Failure analysis

revealed a significant enhancement in release probability in larvae overexpressing TOR in muscles (Figure 6C), indicating that a presynaptic mechanism underlies the increase in QC. In addition, we found that the increase in QC due to TOR overexpression was critically dependent on Brp. We have previously demonstrated that removal of one copy of the brp gene does not affect baseline electrophysiological properties ( Tsurudome BIBW2992 price et al., 2010), but it does suppresses the ability of GluRIIA mutants to undergo retrograde compensation ( Figure S5I). Similarly, heterozygosity for brp profoundly inhibited the ability of postsynaptic TOR to induce an increase in QC, providing further evidence that the enhancement in QC in response to postsynaptic TOR overexpression relies on a presynaptic mechanism. These results together provide strong evidence that increased TOR activity can induce a retrograde increase in neurotransmitter release. Consistent with our model, the increase in QC due to TOR overexpression was also critically dependent on eIF4E and S6K, as heterozygosity for eIF4E or S6k greatly reduced the ability of TOR to induce a retrograde increase in QC ( Figures 6A and 6B). These results indicate that TOR’s influence on translation initiation most likely underlies its role as a retrograde regulator

NLG919 nmr of synaptic homeostasis at the NMJ. The strong sensitivity of the TOR-induced retrograde increase in QC to S6K prompted us to test whether muscle overexpression of a constitutively active S6K (S6KSTDE) transgene could mimic the action of TOR (Barcelo and Stewart, 2002).
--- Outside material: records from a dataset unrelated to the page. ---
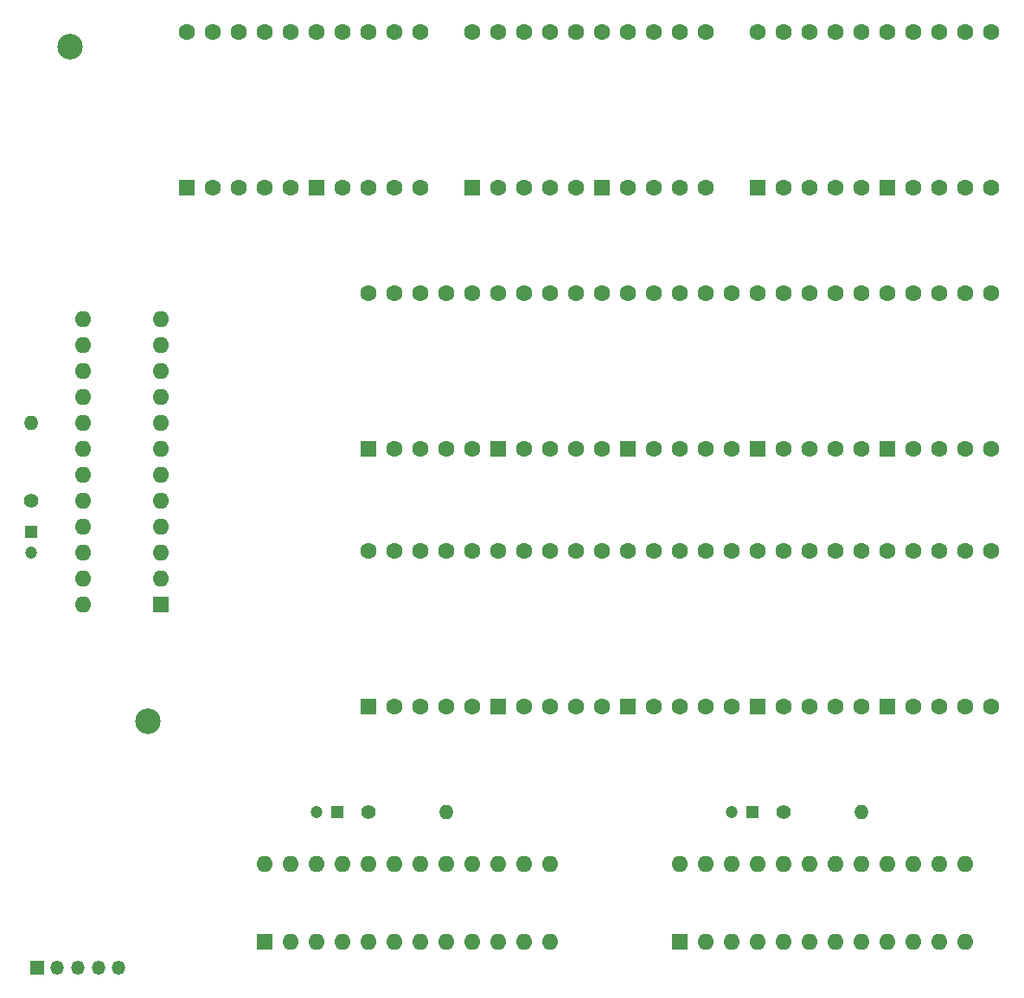
<source format=gts>
%TF.GenerationSoftware,KiCad,Pcbnew,7.0.8*%
%TF.CreationDate,2023-10-10T01:09:48-07:00*%
%TF.ProjectId,htpm_control_numericals,6874706d-5f63-46f6-9e74-726f6c5f6e75,1*%
%TF.SameCoordinates,Original*%
%TF.FileFunction,Soldermask,Top*%
%TF.FilePolarity,Negative*%
%FSLAX46Y46*%
G04 Gerber Fmt 4.6, Leading zero omitted, Abs format (unit mm)*
G04 Created by KiCad (PCBNEW 7.0.8) date 2023-10-10 01:09:48*
%MOMM*%
%LPD*%
G01*
G04 APERTURE LIST*
%ADD10C,2.500000*%
%ADD11R,1.600000X1.600000*%
%ADD12C,1.600000*%
%ADD13C,1.400000*%
%ADD14O,1.400000X1.400000*%
%ADD15O,1.600000X1.600000*%
%ADD16R,1.350000X1.350000*%
%ADD17O,1.350000X1.350000*%
%ADD18R,1.200000X1.200000*%
%ADD19C,1.200000*%
G04 APERTURE END LIST*
D10*
%TO.C,H2*%
X109220000Y-113030000D03*
%TD*%
D11*
%TO.C,U12*%
X181610000Y-86360000D03*
D12*
X184150000Y-86360000D03*
X186690000Y-86360000D03*
X189230000Y-86360000D03*
X191770000Y-86360000D03*
X191770000Y-71120000D03*
X189230000Y-71120000D03*
X186690000Y-71120000D03*
X184150000Y-71120000D03*
X181610000Y-71120000D03*
%TD*%
D11*
%TO.C,U14*%
X181610000Y-111637500D03*
D12*
X184150000Y-111637500D03*
X186690000Y-111637500D03*
X189230000Y-111637500D03*
X191770000Y-111637500D03*
X191770000Y-96397500D03*
X189230000Y-96397500D03*
X186690000Y-96397500D03*
X184150000Y-96397500D03*
X181610000Y-96397500D03*
%TD*%
D11*
%TO.C,U16*%
X156210000Y-111637500D03*
D12*
X158750000Y-111637500D03*
X161290000Y-111637500D03*
X163830000Y-111637500D03*
X166370000Y-111637500D03*
X166370000Y-96397500D03*
X163830000Y-96397500D03*
X161290000Y-96397500D03*
X158750000Y-96397500D03*
X156210000Y-96397500D03*
%TD*%
D11*
%TO.C,U11*%
X168910000Y-86360000D03*
D12*
X171450000Y-86360000D03*
X173990000Y-86360000D03*
X176530000Y-86360000D03*
X179070000Y-86360000D03*
X179070000Y-71120000D03*
X176530000Y-71120000D03*
X173990000Y-71120000D03*
X171450000Y-71120000D03*
X168910000Y-71120000D03*
%TD*%
D11*
%TO.C,U17*%
X143510000Y-111637500D03*
D12*
X146050000Y-111637500D03*
X148590000Y-111637500D03*
X151130000Y-111637500D03*
X153670000Y-111637500D03*
X153670000Y-96397500D03*
X151130000Y-96397500D03*
X148590000Y-96397500D03*
X146050000Y-96397500D03*
X143510000Y-96397500D03*
%TD*%
D10*
%TO.C,H1*%
X101600000Y-46990000D03*
%TD*%
D13*
%TO.C,R2*%
X130810000Y-121920000D03*
D14*
X138430000Y-121920000D03*
%TD*%
D13*
%TO.C,R3*%
X171450000Y-121920000D03*
D14*
X179070000Y-121920000D03*
%TD*%
D11*
%TO.C,U13*%
X120650000Y-134620000D03*
D15*
X123190000Y-134620000D03*
X125730000Y-134620000D03*
X128270000Y-134620000D03*
X130810000Y-134620000D03*
X133350000Y-134620000D03*
X135890000Y-134620000D03*
X138430000Y-134620000D03*
X140970000Y-134620000D03*
X143510000Y-134620000D03*
X146050000Y-134620000D03*
X148590000Y-134620000D03*
X148590000Y-127000000D03*
X146050000Y-127000000D03*
X143510000Y-127000000D03*
X140970000Y-127000000D03*
X138430000Y-127000000D03*
X135890000Y-127000000D03*
X133350000Y-127000000D03*
X130810000Y-127000000D03*
X128270000Y-127000000D03*
X125730000Y-127000000D03*
X123190000Y-127000000D03*
X120650000Y-127000000D03*
%TD*%
%TO.C,U1*%
X102870000Y-101600000D03*
X102870000Y-99060000D03*
X102870000Y-96520000D03*
X102870000Y-93980000D03*
X102870000Y-91440000D03*
X102870000Y-88900000D03*
X102870000Y-86360000D03*
X102870000Y-83820000D03*
X102870000Y-81280000D03*
X102870000Y-78740000D03*
X102870000Y-76200000D03*
X102870000Y-73660000D03*
X110490000Y-73660000D03*
X110490000Y-76200000D03*
X110490000Y-78740000D03*
X110490000Y-81280000D03*
X110490000Y-83820000D03*
X110490000Y-86360000D03*
X110490000Y-88900000D03*
X110490000Y-91440000D03*
X110490000Y-93980000D03*
X110490000Y-96520000D03*
X110490000Y-99060000D03*
D11*
X110490000Y-101600000D03*
%TD*%
D14*
%TO.C,R1*%
X97790000Y-83820000D03*
D13*
X97790000Y-91440000D03*
%TD*%
D11*
%TO.C,U5*%
X153670000Y-60837500D03*
D12*
X156210000Y-60837500D03*
X158750000Y-60837500D03*
X161290000Y-60837500D03*
X163830000Y-60837500D03*
X163830000Y-45597500D03*
X161290000Y-45597500D03*
X158750000Y-45597500D03*
X156210000Y-45597500D03*
X153670000Y-45597500D03*
%TD*%
D11*
%TO.C,U19*%
X130810000Y-111637500D03*
D12*
X133350000Y-111637500D03*
X135890000Y-111637500D03*
X138430000Y-111637500D03*
X140970000Y-111637500D03*
X140970000Y-96397500D03*
X138430000Y-96397500D03*
X135890000Y-96397500D03*
X133350000Y-96397500D03*
X130810000Y-96397500D03*
%TD*%
D11*
%TO.C,U18*%
X161290000Y-134620000D03*
D15*
X163830000Y-134620000D03*
X166370000Y-134620000D03*
X168910000Y-134620000D03*
X171450000Y-134620000D03*
X173990000Y-134620000D03*
X176530000Y-134620000D03*
X179070000Y-134620000D03*
X181610000Y-134620000D03*
X184150000Y-134620000D03*
X186690000Y-134620000D03*
X189230000Y-134620000D03*
X189230000Y-127000000D03*
X186690000Y-127000000D03*
X184150000Y-127000000D03*
X181610000Y-127000000D03*
X179070000Y-127000000D03*
X176530000Y-127000000D03*
X173990000Y-127000000D03*
X171450000Y-127000000D03*
X168910000Y-127000000D03*
X166370000Y-127000000D03*
X163830000Y-127000000D03*
X161290000Y-127000000D03*
%TD*%
D11*
%TO.C,U15*%
X168910000Y-111637500D03*
D12*
X171450000Y-111637500D03*
X173990000Y-111637500D03*
X176530000Y-111637500D03*
X179070000Y-111637500D03*
X179070000Y-96397500D03*
X176530000Y-96397500D03*
X173990000Y-96397500D03*
X171450000Y-96397500D03*
X168910000Y-96397500D03*
%TD*%
D11*
%TO.C,U9*%
X143510000Y-86360000D03*
D12*
X146050000Y-86360000D03*
X148590000Y-86360000D03*
X151130000Y-86360000D03*
X153670000Y-86360000D03*
X153670000Y-71120000D03*
X151130000Y-71120000D03*
X148590000Y-71120000D03*
X146050000Y-71120000D03*
X143510000Y-71120000D03*
%TD*%
D11*
%TO.C,U6*%
X168910000Y-60837500D03*
D12*
X171450000Y-60837500D03*
X173990000Y-60837500D03*
X176530000Y-60837500D03*
X179070000Y-60837500D03*
X179070000Y-45597500D03*
X176530000Y-45597500D03*
X173990000Y-45597500D03*
X171450000Y-45597500D03*
X168910000Y-45597500D03*
%TD*%
D11*
%TO.C,U8*%
X130810000Y-86360000D03*
D12*
X133350000Y-86360000D03*
X135890000Y-86360000D03*
X138430000Y-86360000D03*
X140970000Y-86360000D03*
X140970000Y-71120000D03*
X138430000Y-71120000D03*
X135890000Y-71120000D03*
X133350000Y-71120000D03*
X130810000Y-71120000D03*
%TD*%
D16*
%TO.C,J1*%
X98330000Y-137160000D03*
D17*
X100330000Y-137160000D03*
X102330000Y-137160000D03*
X104330000Y-137160000D03*
X106330000Y-137160000D03*
%TD*%
D11*
%TO.C,U10*%
X156210000Y-86360000D03*
D12*
X158750000Y-86360000D03*
X161290000Y-86360000D03*
X163830000Y-86360000D03*
X166370000Y-86360000D03*
X166370000Y-71120000D03*
X163830000Y-71120000D03*
X161290000Y-71120000D03*
X158750000Y-71120000D03*
X156210000Y-71120000D03*
%TD*%
D11*
%TO.C,U2*%
X113030000Y-60837500D03*
D12*
X115570000Y-60837500D03*
X118110000Y-60837500D03*
X120650000Y-60837500D03*
X123190000Y-60837500D03*
X123190000Y-45597500D03*
X120650000Y-45597500D03*
X118110000Y-45597500D03*
X115570000Y-45597500D03*
X113030000Y-45597500D03*
%TD*%
D11*
%TO.C,U4*%
X140970000Y-60837500D03*
D12*
X143510000Y-60837500D03*
X146050000Y-60837500D03*
X148590000Y-60837500D03*
X151130000Y-60837500D03*
X151130000Y-45597500D03*
X148590000Y-45597500D03*
X146050000Y-45597500D03*
X143510000Y-45597500D03*
X140970000Y-45597500D03*
%TD*%
D18*
%TO.C,C2*%
X127730000Y-121920000D03*
D19*
X125730000Y-121920000D03*
%TD*%
D18*
%TO.C,C3*%
X168370000Y-121920000D03*
D19*
X166370000Y-121920000D03*
%TD*%
D11*
%TO.C,U7*%
X181610000Y-60837500D03*
D12*
X184150000Y-60837500D03*
X186690000Y-60837500D03*
X189230000Y-60837500D03*
X191770000Y-60837500D03*
X191770000Y-45597500D03*
X189230000Y-45597500D03*
X186690000Y-45597500D03*
X184150000Y-45597500D03*
X181610000Y-45597500D03*
%TD*%
D11*
%TO.C,U3*%
X125730000Y-60837500D03*
D12*
X128270000Y-60837500D03*
X130810000Y-60837500D03*
X133350000Y-60837500D03*
X135890000Y-60837500D03*
X135890000Y-45597500D03*
X133350000Y-45597500D03*
X130810000Y-45597500D03*
X128270000Y-45597500D03*
X125730000Y-45597500D03*
%TD*%
D19*
%TO.C,C1*%
X97790000Y-96520000D03*
D18*
X97790000Y-94520000D03*
%TD*%
M02*

</source>
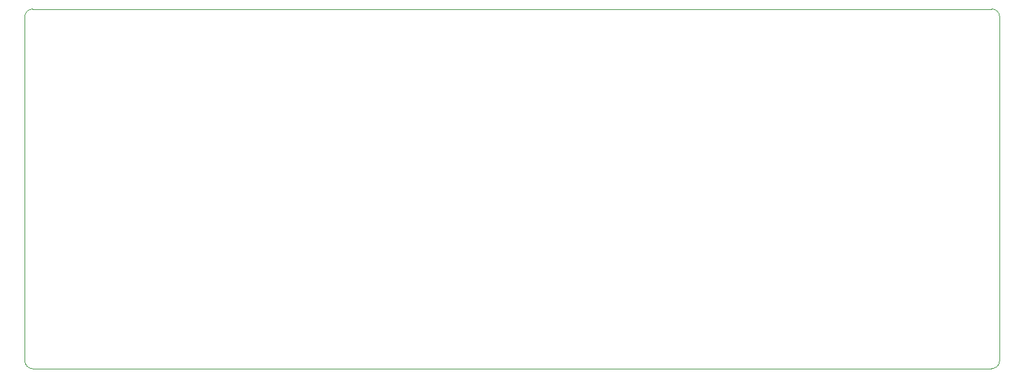
<source format=gbr>
%TF.GenerationSoftware,KiCad,Pcbnew,(6.0.9)*%
%TF.CreationDate,2022-12-22T16:46:14-05:00*%
%TF.ProjectId,Digital Clock PCB 2.0 Module Based,44696769-7461-46c2-9043-6c6f636b2050,rev?*%
%TF.SameCoordinates,Original*%
%TF.FileFunction,Profile,NP*%
%FSLAX46Y46*%
G04 Gerber Fmt 4.6, Leading zero omitted, Abs format (unit mm)*
G04 Created by KiCad (PCBNEW (6.0.9)) date 2022-12-22 16:46:14*
%MOMM*%
%LPD*%
G01*
G04 APERTURE LIST*
%TA.AperFunction,Profile*%
%ADD10C,0.100000*%
%TD*%
G04 APERTURE END LIST*
D10*
X270240000Y-81330800D02*
X270240000Y-125323599D01*
X145786601Y-125323599D02*
G75*
G03*
X146786601Y-126323599I999999J-1D01*
G01*
X270240000Y-81330800D02*
G75*
G03*
X269240000Y-80330800I-1000000J0D01*
G01*
X146786601Y-80330800D02*
X269240000Y-80330800D01*
X145786601Y-125323599D02*
X145786601Y-81330800D01*
X146786601Y-80330801D02*
G75*
G03*
X145786601Y-81330800I-1J-999999D01*
G01*
X269240000Y-126323600D02*
G75*
G03*
X270240000Y-125323599I0J1000000D01*
G01*
X269240000Y-126323599D02*
X146786601Y-126323599D01*
M02*

</source>
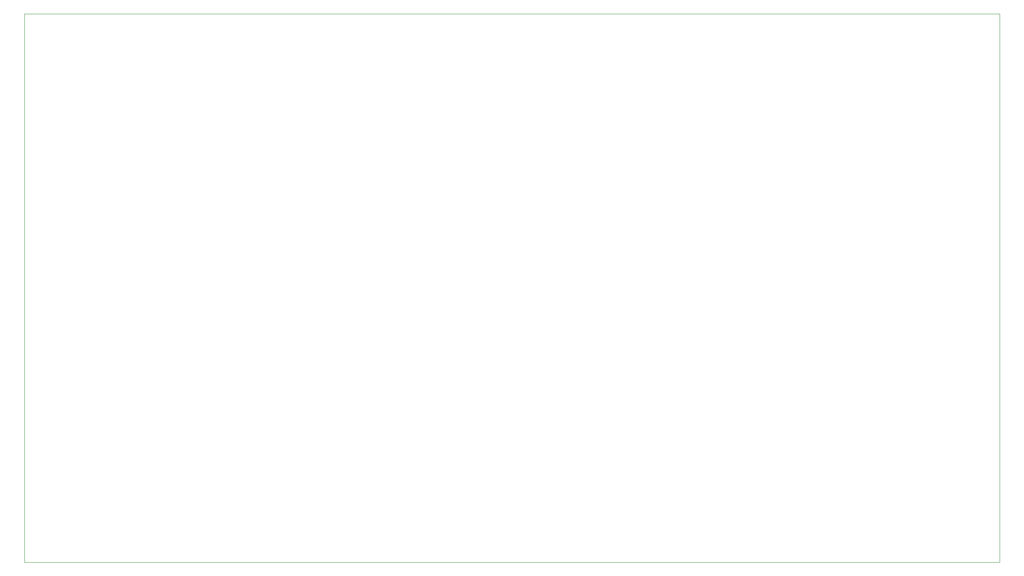
<source format=gm1>
%TF.GenerationSoftware,KiCad,Pcbnew,6.0.1+dfsg-1~bpo11+1*%
%TF.CreationDate,2022-02-09T07:39:16-06:00*%
%TF.ProjectId,raven68k-rev1,72617665-6e36-4386-9b2d-726576312e6b,rev?*%
%TF.SameCoordinates,Original*%
%TF.FileFunction,Profile,NP*%
%FSLAX46Y46*%
G04 Gerber Fmt 4.6, Leading zero omitted, Abs format (unit mm)*
G04 Created by KiCad (PCBNEW 6.0.1+dfsg-1~bpo11+1) date 2022-02-09 07:39:16*
%MOMM*%
%LPD*%
G01*
G04 APERTURE LIST*
%TA.AperFunction,Profile*%
%ADD10C,0.050000*%
%TD*%
G04 APERTURE END LIST*
D10*
X38100000Y-152400000D02*
X38100000Y-38100000D01*
X241300000Y-38100000D02*
X241300000Y-152400000D01*
X241300000Y-152400000D02*
X38100000Y-152400000D01*
X38100000Y-38100000D02*
X241300000Y-38100000D01*
M02*

</source>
As our results would predict, overexpression of S6KSTDE in muscles led to a similar increase in average EJC amplitude and QC without affecting quantal size, consistent with the idea that TOR exerts its action largely through S6K to induce a retrograde increase in QC (Figure 6D). We also verified that postsynaptic overexpression of S6KSTDE did not lead to

any structural changes (Figures 6F–6O) or changes in mEJC distribution (Figure S5H) and that it indeed enhanced the probability of release presynaptically using failure analysis (Figure 6E). Finally, as our model would predict, we found that heterozygosity found for eIF4E completely suppressed the QC increase due to overexpression of S6KSTDE, suggesting that the aspect of S6K’s function that contributes to the induction of retrograde signaling is critically dependent on the availability/function of the cap-binding protein complex ( Figure 6D). Although our genetic interaction experiments provide strong support that TOR’s action depends on protein translation, we wished to test this issue directly by asking whether the TOR induced increase in QC was sensitive to pharmacological interference with translation. For this we fed control larvae and larvae overexpressing TOR postsynaptically either regular food or food containing 500 mg/ml cycloheximide, a potent inhibitor of translation.